Princeton NLP's pre-training library based on fairseq with DeepSpeed kernel integration 🚃

Related tags

Text Data & NLP DinkyTrain

Overview

This repository provides a library for efficient training of masked language models (MLM), built with fairseq. We fork fairseq to give researchers more flexibility when using our training scripts, while also making it easier to adapt our code contributions into other projects.

Why DinkyTrain?

The Dinky runs between Princeton Junction and Princeton and is the shortest scheduled commuter rail line in the United States.

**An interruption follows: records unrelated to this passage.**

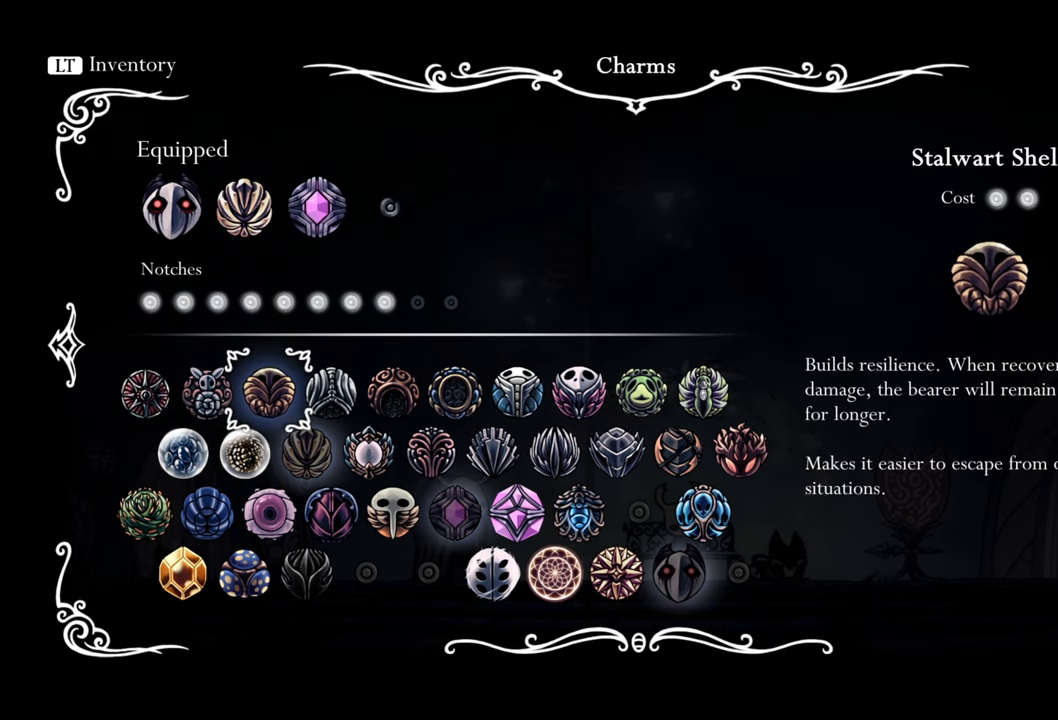
{"buttons": [], "right_stick": "center", "events": []}
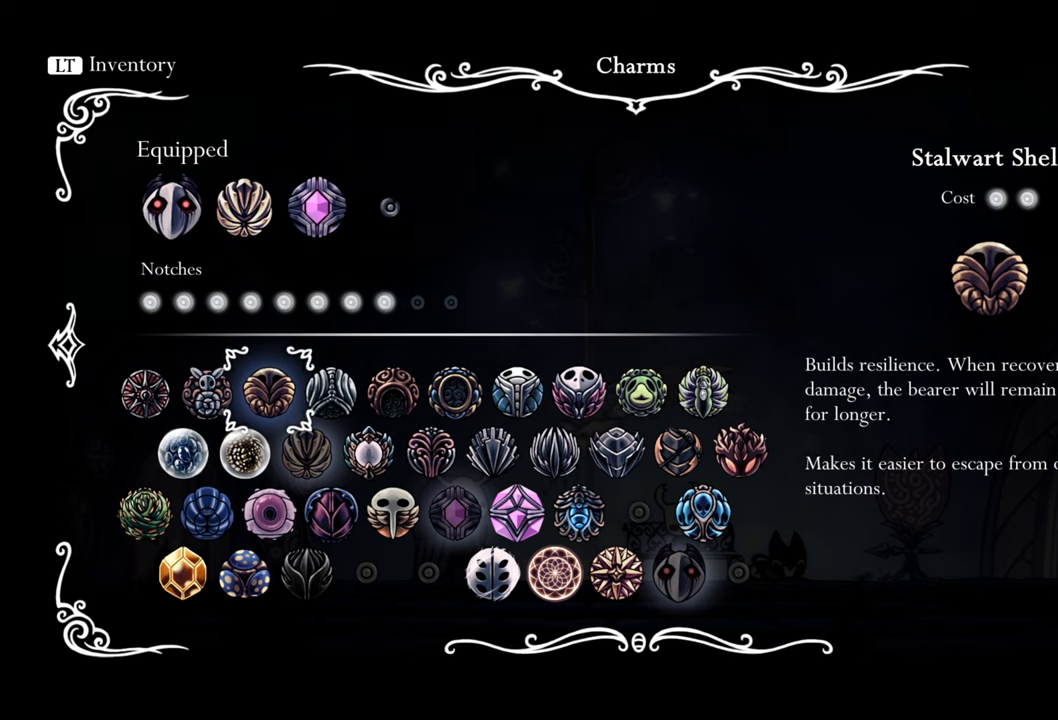
{"buttons": [], "right_stick": "center", "events": []}
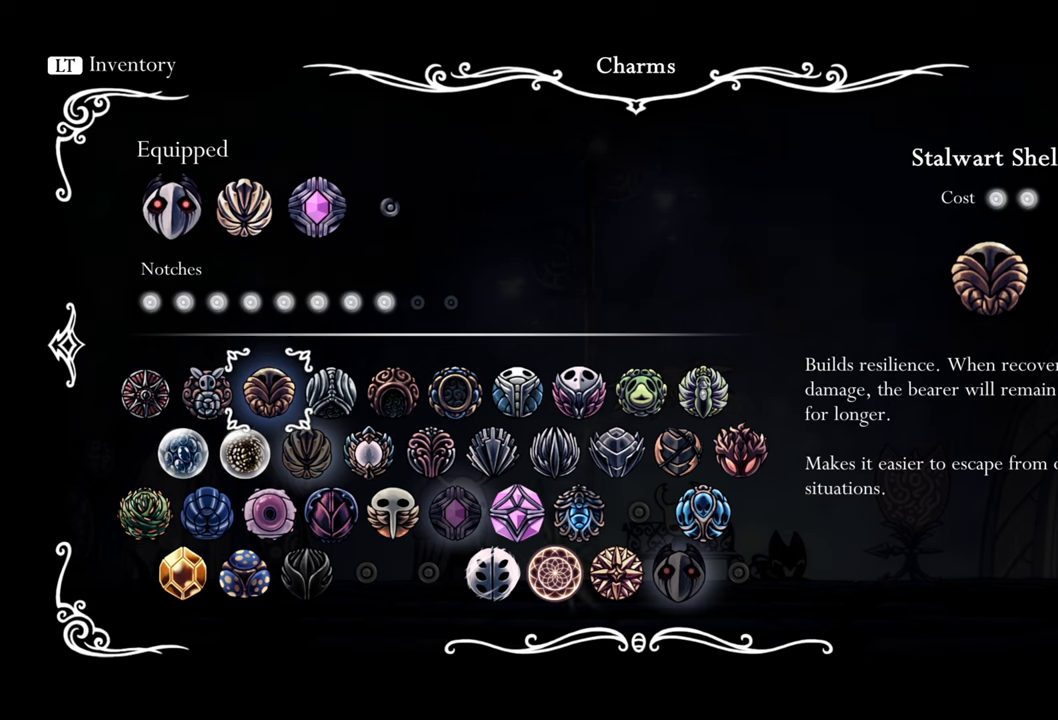
{"buttons": [], "right_stick": "center", "events": []}
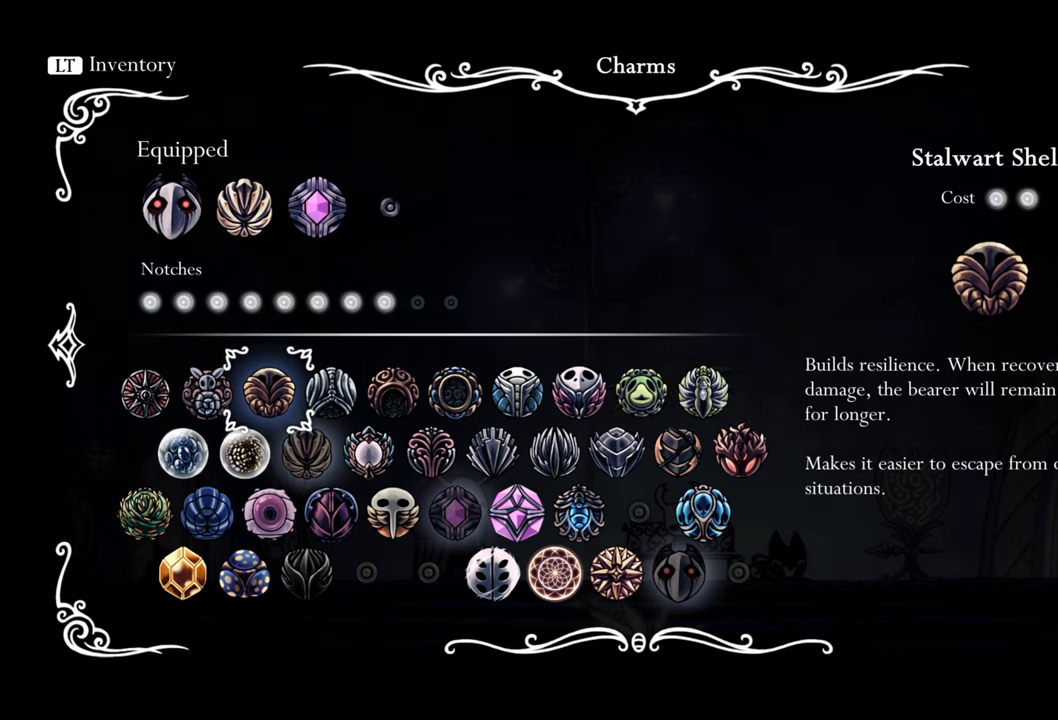
{"buttons": [], "right_stick": "center", "events": []}
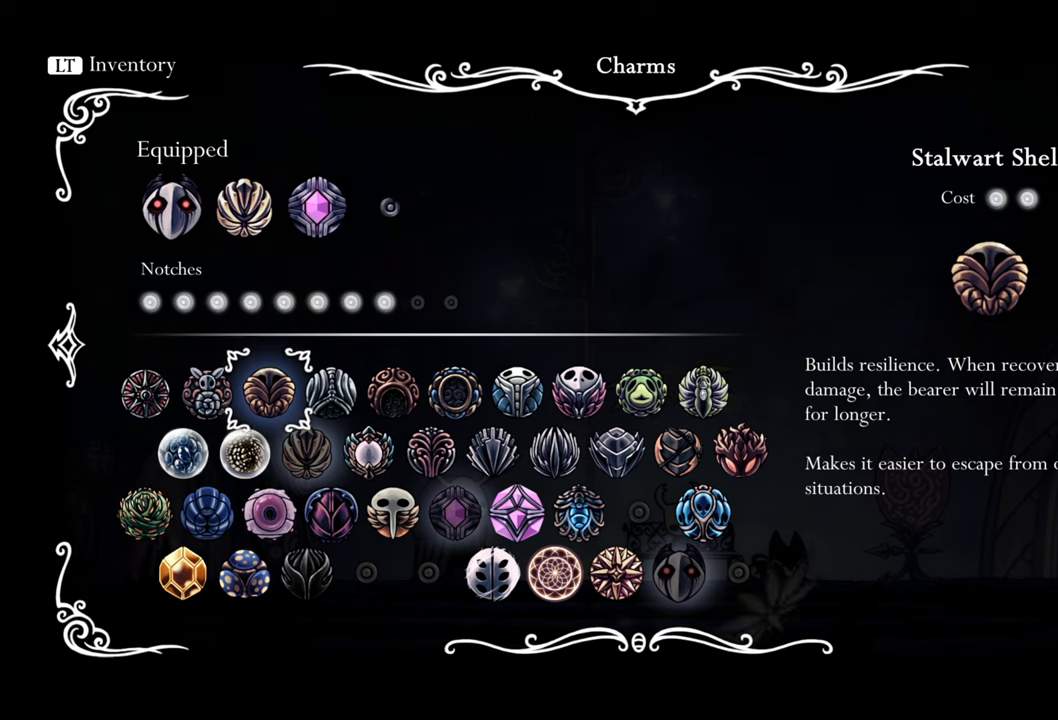
{"buttons": [], "right_stick": "center", "events": []}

We also aim to make pre-training short and accessible to everyone.

Our Contributions

DeepSpeed transformer kernel integration
A training recipe for efficient MLM pre-training
An easy-to-follow guideline of using fairseq for MLM pre-training.

Other fairseq features:

Multi-GPU training on one machine or across multiple machines (data and model parallel)
Gradient accumulation enables training with large mini-batches even on a single GPU
Mixed precision training (trains faster with less GPU memory on NVIDIA tensor cores)
Extensible: easily register new models, criterions, tasks, optimizers and learning rate schedulers
Flexible configuration based on Hydra allowing a combination of code, command-line and file based configuration
Full parameter and optimizer state sharding
Offloading parameters to CPU

See the fairseq repo and its documentation for more details on how to use and extend fairseq.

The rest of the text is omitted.